■ WHAT TO WORK ON: Set down every line of text in the rows below exactly as it appears, in the same order, and leave the pictures out.

>>>>

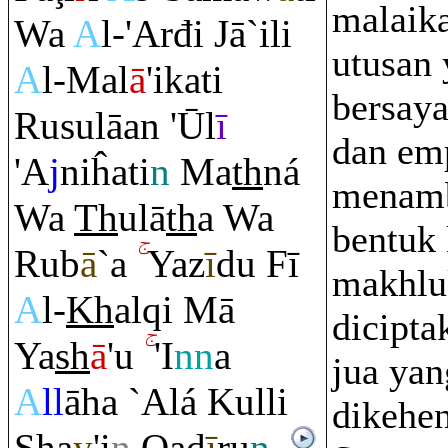
malaika
Wa
A
l-'Arđi Jā`ili
utusan
A
l-Mal
ā
'ikati
bersaya
Ru
sulāan 'Ūl
ī
dan emp
'A
j
niĥati
n
Ma
th
ná
menamb
Wa
Th
ulā
th
a Wa
bentuk 
Ru
b
ā
`a
Yaz
ī
du Fī
makhlu
A
l-
Kh
al
q
i Mā
dicipt
Ya
sh
ā
'u
'I
nn
a
jua yan
A
ll
āha `Alá Kulli
dikehe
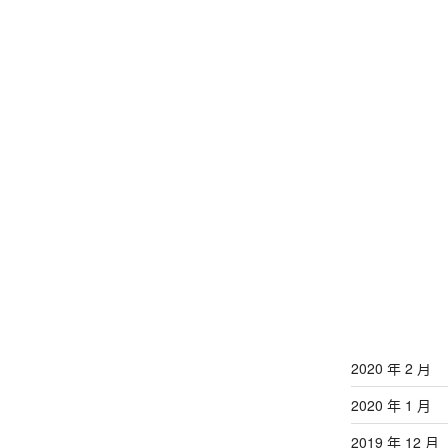
2021 年 12 月
2021 年 11 月
2020 年 9 月
2020 年 8 月
2020 年 7 月
2020 年 6 月
2020 年 5 月
2020 年 4 月
2020 年 3 月
2020 年 2 月
2020 年 1 月
2019 年 12 月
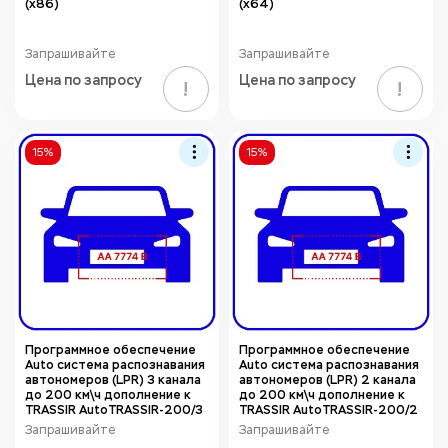
(х86)
(х64)
Запрашивайте
Запрашивайте
Цена по запросу
Цена по запросу
!
!
15%
15%
Программное обеспечение
Программное обеспечение
Auto система распознавания
Auto система распознавания
автономеров (LPR) 3 канала
автономеров (LPR) 2 канала
до 200 км\ч дополнение к
до 200 км\ч дополнение к
TRASSIR AutoTRASSIR-200/3
TRASSIR AutoTRASSIR-200/2
Запрашивайте
Запрашивайте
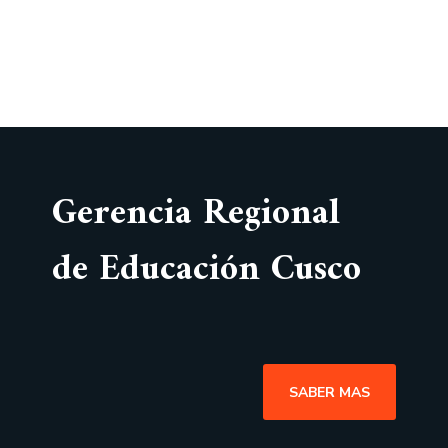
Gerencia Regional
de Educación Cusco
SABER MAS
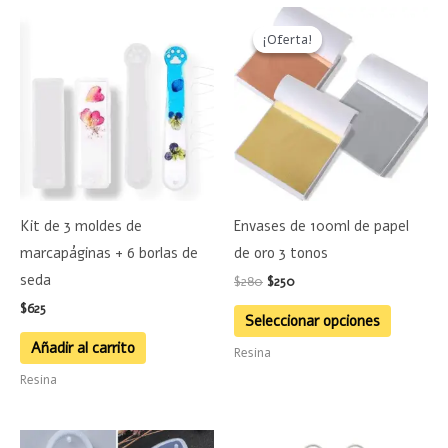
El
El
Este
precio
precio
¡Oferta!
¡Oferta!
product
original
actual
era:
es:
tiene
$280.
$250.
múltiple
variante
Las
opciones
se
Kit de 3 moldes de
Envases de 100ml de papel
pueden
marcapáginas + 6 borlas de
de oro 3 tonos
elegir
seda
$
280
$
250
en
$
625
la
Seleccionar opciones
página
Añadir al carrito
Resina
de
Resina
product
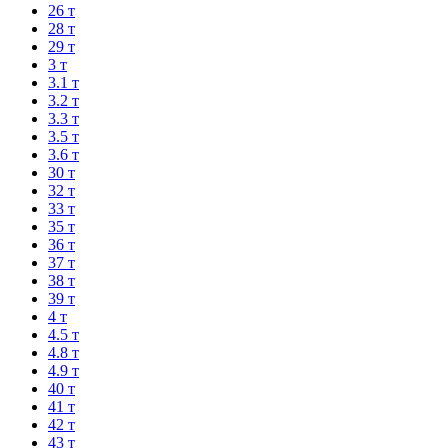
26 т
28 т
29 т
3 т
3.1 т
3.2 т
3.3 т
3.5 т
3.6 т
30 т
32 т
33 т
35 т
36 т
37 т
38 т
39 т
4 т
4.5 т
4.8 т
4.9 т
40 т
41 т
42 т
43 т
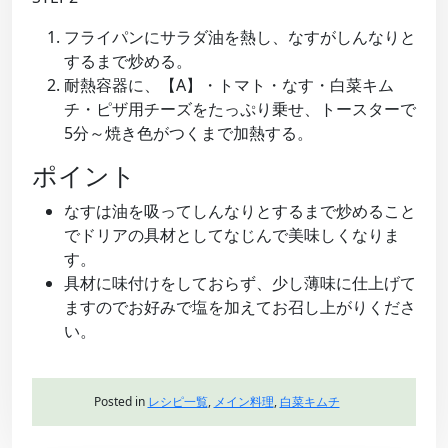
フライパンにサラダ油を熱し、なすがしんなりと
するまで炒める。
耐熱容器に、【A】・トマト・なす・白菜キム
チ・ピザ用チーズをたっぷり乗せ、トースターで
5分～焼き色がつくまで加熱する。
ポイント
なすは油を吸ってしんなりとするまで炒めること
でドリアの具材としてなじんで美味しくなりま
す。
具材に味付けをしておらず、少し薄味に仕上げて
ますのでお好みで塩を加えてお召し上がりくださ
い。
Posted in
レシピ一覧
,
メイン料理
,
白菜キムチ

<<<<

■ ANSWER TO THIS PROBLEM:
malaika
Wa
A
l-'Arđi Jā`ili
utusan
A
l-Mal
ā
'ikati
bersaya
Ru
sulāan 'Ūl
ī
dan emp
'A
j
niĥati
n
Ma
th
ná
menamb
Wa
Th
ulā
th
a Wa
bentuk 
Ru
b
ā
`a
Yaz
ī
du Fī
makhlu
A
l-
Kh
al
q
i Mā
dicipt
Ya
sh
ā
'u
'I
nn
a
jua yan
A
ll
āha `Alá Kulli
dikehe
2021 年 12 月
2021 年 11 月
2020 年 9 月
2020 年 8 月
2020 年 7 月
2020 年 6 月
2020 年 5 月
2020 年 4 月
2020 年 3 月
2020 年 2 月
2020 年 1 月
2019 年 12 月
(х86)
(х64)
Запрашивайте
Запрашивайте
Цена по запросу
Цена по запросу
!
!
15%
15%
Программное обеспечение
Программное обеспечение
Auto система распознавания
Auto система распознавания
автономеров (LPR) 3 канала
автономеров (LPR) 2 канала
до 200 км\ч дополнение к
до 200 км\ч дополнение к
TRASSIR AutoTRASSIR-200/3
TRASSIR AutoTRASSIR-200/2
Запрашивайте
Запрашивайте
Gerencia Regional
de Educación Cusco
SABER MAS
El
El
Este
precio
precio
¡Oferta!
¡Oferta!
product
original
actual
era:
es:
tiene
$280.
$250.
múltiple
variante
Las
opciones
se
Kit de 3 moldes de
Envases de 100ml de papel
pueden
marcapáginas + 6 borlas de
de oro 3 tonos
elegir
seda
$
280
$
250
en
$
625
la
Seleccionar opciones
página
Añadir al carrito
Resina
de
Resina
product
26 т
28 т
29 т
3 т
3.1 т
3.2 т
3.3 т
3.5 т
3.6 т
30 т
32 т
33 т
35 т
36 т
37 т
38 т
39 т
4 т
4.5 т
4.8 т
4.9 т
40 т
41 т
42 т
43 т
フライパンにサラダ油を熱し、なすがしんなりと
するまで炒める。
耐熱容器に、【A】・トマト・なす・白菜キム
チ・ピザ用チーズをたっぷり乗せ、トースターで
5分～焼き色がつくまで加熱する。
ポイント
なすは油を吸ってしんなりとするまで炒めること
でドリアの具材としてなじんで美味しくなりま
す。
具材に味付けをしておらず、少し薄味に仕上げて
ますのでお好みで塩を加えてお召し上がりくださ
い。
Posted in
レシピ一覧
,
メイン料理
,
白菜キムチ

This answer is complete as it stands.